Les transistors sur lesquels a été construite toute l'électronique actuelle ne sont donc pas la bonne piste pour aller vers le neurone artificiel. La chercheuse de Thales et son équipe ont choisi d'en explorer une autre : les oscillateurs magnétiques. A l'inverse des transistors isolés, ces minuscules cylindres magnétiques de 100 nanomètres - et demain peut-être 10 - de diamètre ont en eux-mêmes une mémoire.
Ces « nanoneurones » magnétiques sont issus des travaux en matière d'électronique de spin (ou spintronique) du prix Nobel de physique Albert Fert, qui a son bureau au centre Palaiseau de Thales. Julie Grollier les a testés. Plus précisément, elle a cherché à savoir si un réseau de tels nanoneurones était capable d'accomplir une tâche cognitive complexe, du type de celle que doit pouvoir effectuer une machine pour relever de l'intelligence artificielle. La tâche cognitive en question consistait à reconnaître un chiffre de 0 à 9 prononcé par divers interlocuteurs. Ce qui a l'air plutôt bébête dit comme ça, mais n'en constitue pas moins une première mondiale, ce qui explique que l'expérience ait intéressé une revue aussi prestigieuse que « Nature ».

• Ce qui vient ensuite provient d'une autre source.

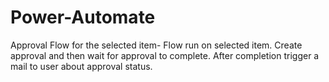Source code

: # Power-Automate
Approval Flow for the selected item- Flow run on selected item. Create approval and then wait for approval to complete. After completion trigger a mail to user about approval status.
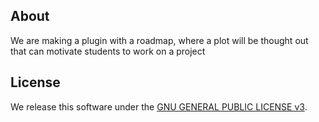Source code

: ## About
We are making a plugin with a roadmap, 
where a plot will be thought out
that can motivate students to work on a project

## License

We release this software under the [GNU GENERAL PUBLIC LICENSE v3](https://www.gnu.org/licenses/gpl-3.0.html).
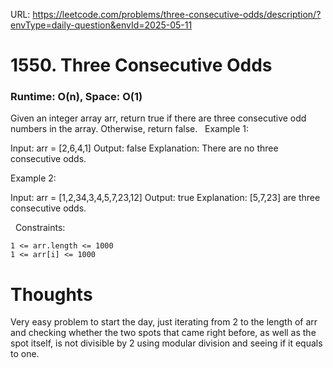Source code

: URL: https://leetcode.com/problems/three-consecutive-odds/description/?envType=daily-question&envId=2025-05-11

# 1550. Three Consecutive Odds

### Runtime: O(n), Space: O(1)

Given an integer array arr, return true if there are three consecutive odd numbers in the array. Otherwise, return false.
 
Example 1:

Input: arr = [2,6,4,1]
Output: false
Explanation: There are no three consecutive odds.

Example 2:

Input: arr = [1,2,34,3,4,5,7,23,12]
Output: true
Explanation: [5,7,23] are three consecutive odds.

 
Constraints:

	1 <= arr.length <= 1000
	1 <= arr[i] <= 1000

# Thoughts
Very easy problem to start the day, just iterating from 2 to the length of arr and checking whether the two spots that came right before, as well as the spot itself, is not divisible by 2 using modular division and seeing if it equals to one.
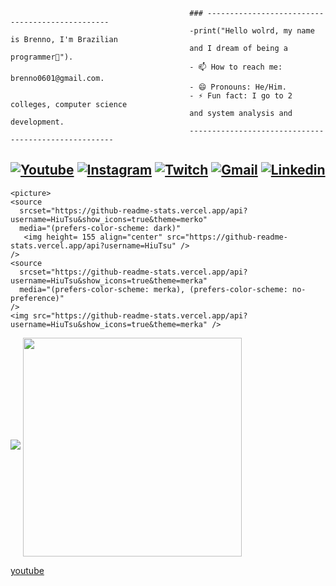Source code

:                                            ### ------------------------------------------------
                                            -print("Hello wolrd, my name is Brenno, I'm Brazilian
                                            and I dream of being a programmer👋").
                                            - 📫 How to reach me: brenno0601@gmail.com.
                                            - 😄 Pronouns: He/Him.
                                            - ⚡ Fun fact: I go to 2 colleges, computer science
                                            and system analysis and development.
                                            -----------------------------------------------------
[![Youtube](https://img.shields.io/badge/YouTube-FF0000?style=for-the-badge&logo=youtube&logoColor=white)](https://youtube.com/c/sujeitoprogramador)
[![Instagram](https://img.shields.io/badge/Instagram-E4405F?style=for-the-badge&logo=instagram&logoColor=white)](https://instagram.com/sujeitoprogramador)
[![Twitch](https://img.shields.io/badge/Twitch-9146FF?style=for-the-badge&logo=twitch&logoColor=white)](https://twitch.tv/fragabr)
[![Gmail](https://img.shields.io/badge/Gmail-D14836?style=for-the-badge&logo=gmail&logoColor=white)](https://mail.google.com/mail/u/0/#inbox?compose=DmwnWrRvwMBbCKKFKLLBzfPswNHdjdXWfTGnGRVHzsFmKBDwXlDdnxbqxgtGLhxKwMPXRJTsfrFg)
[![Linkedin](https://img.shields.io/badge/LinkedIn-0077B5?style=for-the-badge&logo=linkedin&logoColor=white)](https://www.linkedin.com/in/brenno-alcântara-pereira-5220b4182/)
- 
    <picture>
    <source
      srcset="https://github-readme-stats.vercel.app/api?username=HiuTsu&show_icons=true&theme=merko"
      media="(prefers-color-scheme: dark)"
       <img height= 155 align="center" src="https://github-readme-stats.vercel.app/api?username=HiuTsu" />
    />
    <source
      srcset="https://github-readme-stats.vercel.app/api?username=HiuTsu&show_icons=true&theme=merka"
      media="(prefers-color-scheme: merka), (prefers-color-scheme: no-preference)"
    />
    <img src="https://github-readme-stats.vercel.app/api?username=HiuTsu&show_icons=true&theme=merka" />
  </picture>
    <picture>
    <source
      srcset="https://github-readme-stats.vercel.app/api/top-langs/?username=HiuTsu&layout=compact&theme=merko&"
      media="(prefers-color-scheme: dark)"
  />
  <source
    srcset=https://github-readme-stats.vercel.app/api/top-langs/?username=HiuTsu&layout=compact&show_icons=true"
    media="(prefers-color-scheme: light), (prefers-color-scheme: no-preference)"
  />
  <img src="https://github-readme-stats.vercel.app/api?username=HiuTsu&show_icons=true" />
     <img height=350 align="center" src="https://github-readme-stats.vercel.app/api?username=HiuTsu" />

[youtube](https://img.shields.io/badge/YouTube-FF0000?style=for-the-badge&logo=youtube&logoColor=white)
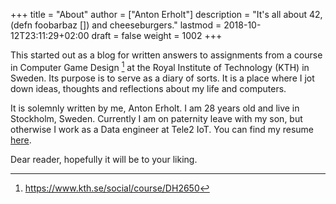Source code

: +++
title = "About"
author = ["Anton Erholt"]
description = "It's all about 42, (defn foobarbaz []) and cheeseburgers."
lastmod = 2018-10-12T23:11:29+02:00
draft = false
weight = 1002
+++

This started out as a blog for written answers to assignments from a
course in Computer Game Design&nbsp;[^fn:1] at the Royal Institute of
Technology (KTH) in Sweden. Its purpose is to serve as a diary of
sorts. It is a place where I jot down ideas, thoughts and reflections
about my life and computers.

It is solemnly written by me, Anton Erholt. I am 28 years old and live
in Stockholm, Sweden. Currently I am on paternity leave with my son,
but otherwise I work as a Data engineer at Tele2 IoT.
You can find my resume [here](/cv_en.pdf).

Dear reader, hopefully it will be to your liking.

[^fn:1]: <https://www.kth.se/social/course/DH2650>
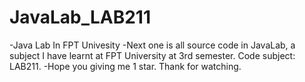 # JavaLab_LAB211
-Java Lab In FPT Univesity
-Next one is all source code in JavaLab, a subject I have learnt at FPT University at 3rd semester. Code subject: LAB211.
-Hope you giving me 1 star. Thank for watching. 
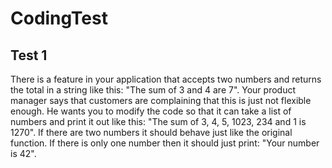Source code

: # CodingTest

## Test 1
There is a feature in your application that accepts two numbers and returns the total in a string like this: "The sum of 3 and 4 are 7". Your product manager says that customers are complaining that this is just not flexible enough. He wants you to modify the code so that it can take a list of numbers and print it out like this: "The sum of 3, 4, 5, 1023, 234 and 1 is 1270". If there are two numbers it should behave just like the original function. If there is only one number then it should just print: "Your number is 42".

Expérience faite, le réseau de nanoneurones de Julie Grollier reconnaît les chiffres prononcés avec un score de 99,6 %. « La prochaine étape, confie-t-elle, sera d'assembler des réseaux de nanoneurones de plus en plus grands, et, in fine, de fabriquer une puce capable de reconnaître des signaux complexes et d'apprendre en temps réel de ses erreurs » - en d'autres termes, et pour reprendre sa propre métaphore, de construire enfin une cuisine fonctionnelle où la table des ingrédients et celle des ustensiles ne soient pas séparées par l'étendue d'un océan…
Quel sera le gain en termes de consommation d'énergie de cette puce basse consommation et néanmoins intelligente ? « Nous visons une division par un facteur 10, voire 100 », lâche la jeune chercheuse, qui a encore assez d'années de travail devant elle pour voir émerger cette électronique du troisième type.